• **Exercise aim**: Every line of the data that contains the string "label" must be copied.

*** Begin section ***

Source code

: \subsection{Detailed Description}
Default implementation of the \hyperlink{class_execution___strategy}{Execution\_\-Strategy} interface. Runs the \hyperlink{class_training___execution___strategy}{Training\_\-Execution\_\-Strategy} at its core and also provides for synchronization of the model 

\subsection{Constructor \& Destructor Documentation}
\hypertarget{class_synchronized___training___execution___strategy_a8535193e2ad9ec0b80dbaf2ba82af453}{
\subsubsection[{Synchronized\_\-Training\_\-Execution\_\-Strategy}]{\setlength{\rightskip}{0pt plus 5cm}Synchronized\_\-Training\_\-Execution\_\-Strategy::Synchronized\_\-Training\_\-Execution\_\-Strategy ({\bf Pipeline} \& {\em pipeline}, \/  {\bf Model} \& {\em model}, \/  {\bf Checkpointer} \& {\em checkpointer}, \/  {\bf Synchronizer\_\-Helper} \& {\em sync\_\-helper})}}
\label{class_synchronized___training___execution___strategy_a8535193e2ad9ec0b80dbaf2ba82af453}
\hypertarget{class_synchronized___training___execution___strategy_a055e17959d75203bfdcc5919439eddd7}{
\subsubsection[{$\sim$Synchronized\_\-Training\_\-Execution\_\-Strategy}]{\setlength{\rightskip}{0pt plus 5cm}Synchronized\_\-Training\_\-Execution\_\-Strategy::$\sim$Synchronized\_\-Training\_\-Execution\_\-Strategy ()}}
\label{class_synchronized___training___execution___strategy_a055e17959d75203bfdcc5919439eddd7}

*** End section ***

• **Answer for the task**:
\label{class_synchronized___training___execution___strategy_a8535193e2ad9ec0b80dbaf2ba82af453}
\label{class_synchronized___training___execution___strategy_a055e17959d75203bfdcc5919439eddd7}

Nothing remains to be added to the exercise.